When to Load Full Pattern References
For comprehensive pattern catalogs, use mandatory loading:
MANDATORY - READ ENTIRE FILE: references/content-patterns.md
when:
- Text contains 5+ promotional adjectives (stunning, breathtaking, vibrant, rich)
- Significance inflation detected ("serves as testament", "stands as pivotal")
- Need complete "symbolism removal" examples
- Do NOT load for casual blog posts or social media text
MANDATORY - READ ENTIRE FILE: references/language-patterns.md
when:
- Text uses 8+ AI vocabulary words (delve, showcase, intricate, foster, garner)
- Heavy copula avoidance patterns ("serves as" instead of "is")
- Need elegant variation catalog for substitutions
- Do NOT load for technical documentation where precision matters
MANDATORY - READ ENTIRE FILE: references/style-patterns.md
when:
- Text has 6+ em dashes in single paragraph
- Rule of three appears 4+ times
- Title case headings throughout document
- Do NOT load for academic papers (formatting may be required)
Never load references for simple opinion injection or rhythm fixes—handle with decision framework above.
Process
- Read input text - Identify 3-5 dominant patterns
- Apply diagnostic framework - Answer the 3 questions above
- Make strategic edits - Fix patterns + inject voice simultaneously
- Verify rhythm - Read aloud test (does it sound natural?)

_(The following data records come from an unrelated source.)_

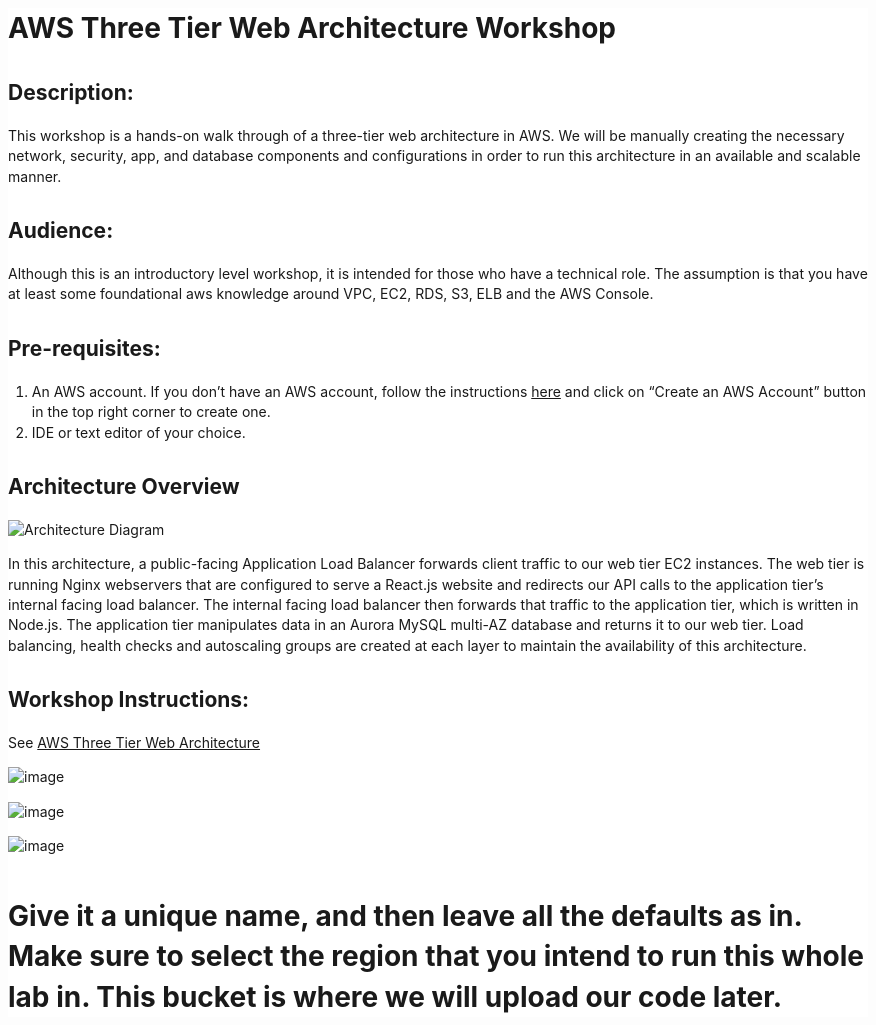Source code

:# AWS Three Tier Web Architecture Workshop

## Description: 
This workshop is a hands-on walk through of a three-tier web architecture in AWS. We will be manually creating the necessary network, security, app, and database components and configurations in order to run this architecture in an available and scalable manner.

## Audience:
Although this is an introductory level workshop, it is intended for those who have a technical role. The assumption is that you have at least some foundational aws knowledge around VPC, EC2, RDS, S3, ELB and the AWS Console.  

## Pre-requisites:
1. An AWS account. If you don’t have an AWS account, follow the instructions [here](https://aws.amazon.com/console/) and
click on “Create an AWS Account” button in the top right corner to create one.
1. IDE or text editor of your choice.

## Architecture Overview
![Architecture Diagram](https://github.com/aws-samples/aws-three-tier-web-architecture-workshop/blob/main/application-code/web-tier/src/assets/3TierArch.png)

In this architecture, a public-facing Application Load Balancer forwards client traffic to our web tier EC2 instances. The web tier is running Nginx webservers that are configured to serve a React.js website and redirects our API calls to the application tier’s internal facing load balancer. The internal facing load balancer then forwards that traffic to the application tier, which is written in Node.js. The application tier manipulates data in an Aurora MySQL multi-AZ database and returns it to our web tier. Load balancing, health checks and autoscaling groups are created at each layer to maintain the availability of this architecture.

## Workshop Instructions:

See [AWS Three Tier Web Architecture](https://catalog.us-east-1.prod.workshops.aws/workshops/85cd2bb2-7f79-4e96-bdee-8078e469752a/en-US)


![image](https://github.com/Siddhartha082/AWS--3-Tier--web-Architecture-/assets/110781138/c1f51fe7-7ff7-4aea-81bc-595b77dd7a75)

![image](https://github.com/Siddhartha082/AWS--3-Tier--web-Architecture-/assets/110781138/66a02610-8374-4a8c-907e-90363bf9894b)

![image](https://github.com/Siddhartha082/AWS--3-Tier--web-Architecture-/assets/110781138/9f7b6c68-c434-40ae-931c-848760367b05)

# Give it a unique name, and then leave all the defaults as in. Make sure to select the region that you intend to run this whole lab in. This bucket is where we will upload our code later.
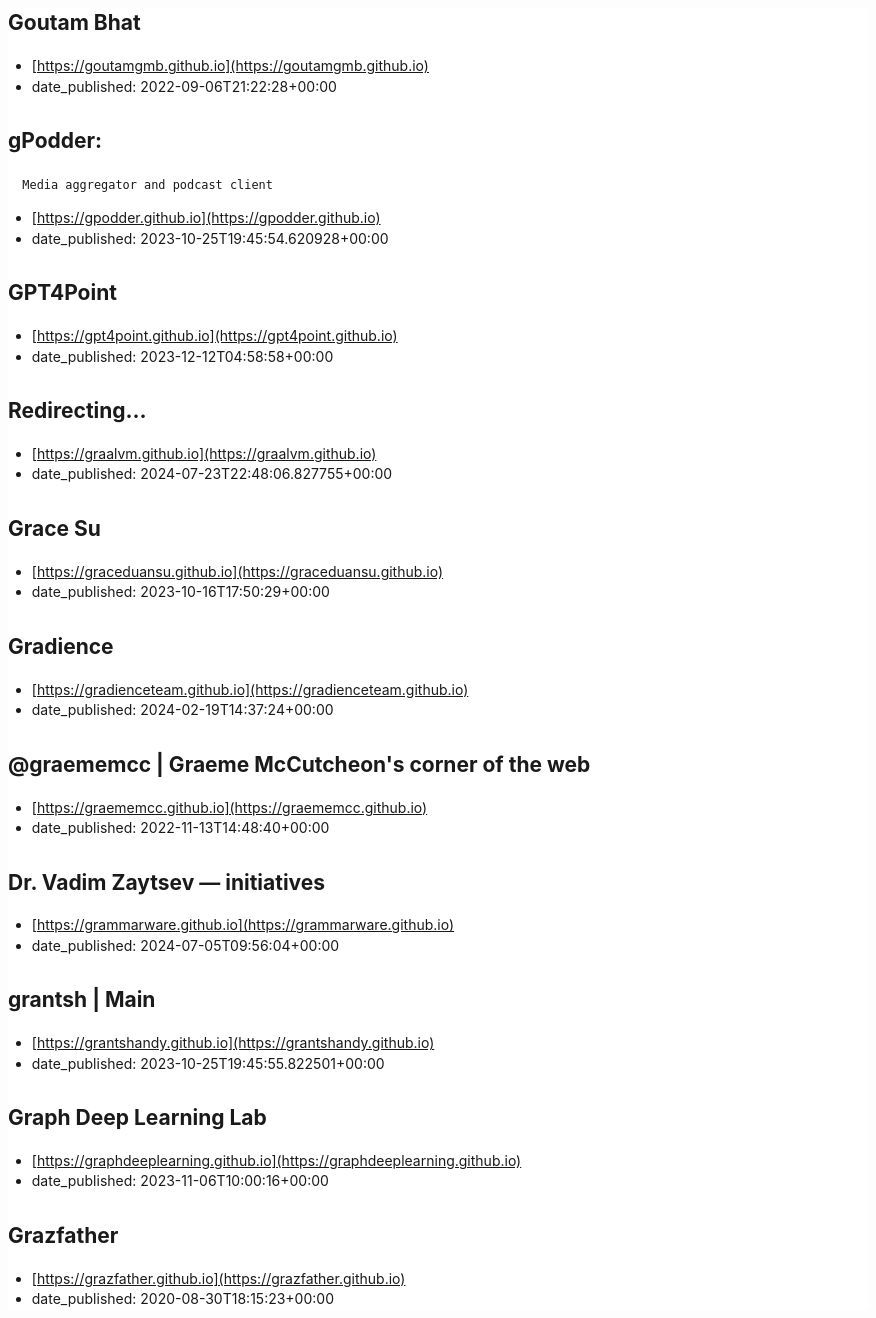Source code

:  ## Goutam Bhat
 - [https://goutamgmb.github.io](https://goutamgmb.github.io)
 - date_published: 2022-09-06T21:22:28+00:00

 ## gPodder:
      Media aggregator and podcast client
 - [https://gpodder.github.io](https://gpodder.github.io)
 - date_published: 2023-10-25T19:45:54.620928+00:00

 ## GPT4Point
 - [https://gpt4point.github.io](https://gpt4point.github.io)
 - date_published: 2023-12-12T04:58:58+00:00

 ## Redirecting…
 - [https://graalvm.github.io](https://graalvm.github.io)
 - date_published: 2024-07-23T22:48:06.827755+00:00

 ## Grace Su
 - [https://graceduansu.github.io](https://graceduansu.github.io)
 - date_published: 2023-10-16T17:50:29+00:00

 ## Gradience
 - [https://gradienceteam.github.io](https://gradienceteam.github.io)
 - date_published: 2024-02-19T14:37:24+00:00

 ## @graememcc | Graeme McCutcheon's corner of the web
 - [https://graememcc.github.io](https://graememcc.github.io)
 - date_published: 2022-11-13T14:48:40+00:00

 ## Dr. Vadim Zaytsev — initiatives
 - [https://grammarware.github.io](https://grammarware.github.io)
 - date_published: 2024-07-05T09:56:04+00:00

 ## grantsh | Main
 - [https://grantshandy.github.io](https://grantshandy.github.io)
 - date_published: 2023-10-25T19:45:55.822501+00:00

 ## Graph Deep Learning Lab
 - [https://graphdeeplearning.github.io](https://graphdeeplearning.github.io)
 - date_published: 2023-11-06T10:00:16+00:00

 ## Grazfather
 - [https://grazfather.github.io](https://grazfather.github.io)
 - date_published: 2020-08-30T18:15:23+00:00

- Present result - Show rewritten text with brief summary if helpful
Quick Example
Before (AI-sounding):
The new software update serves as a testament to the company's commitment to innovation. Moreover, it provides a seamless, intuitive, and powerful user experience—ensuring that users can accomplish their goals efficiently. It's not just an update, it's a revolution in how we think about productivity.
After (Humanized):
The software update adds batch processing, keyboard shortcuts, and offline mode. Early beta feedback has been positive—most testers report finishing tasks faster.
What changed:
- Removed inflated symbolism ("serves as a testament")
- Removed AI vocabulary ("Moreover", "seamless, intuitive, powerful")
- Removed negative parallelism ("It's not just...it's...")
- Removed vague claims ("commitment to innovation")
- Added specific features (batch processing, shortcuts, offline)
- Added concrete evidence (beta feedback, faster completion)
- Kept neutral tone appropriate for feature announcement
Reference Materials
Based on
Wikipedia:Signs of AI writing, maintained by WikiProject AI Cleanup.
Key insight: "LLMs use statistical algorithms to guess what should come next. The result tends toward the most statistically likely result that applies to the widest variety of cases."
Translation: AI writing is optimized for average acceptability, not authentic voice.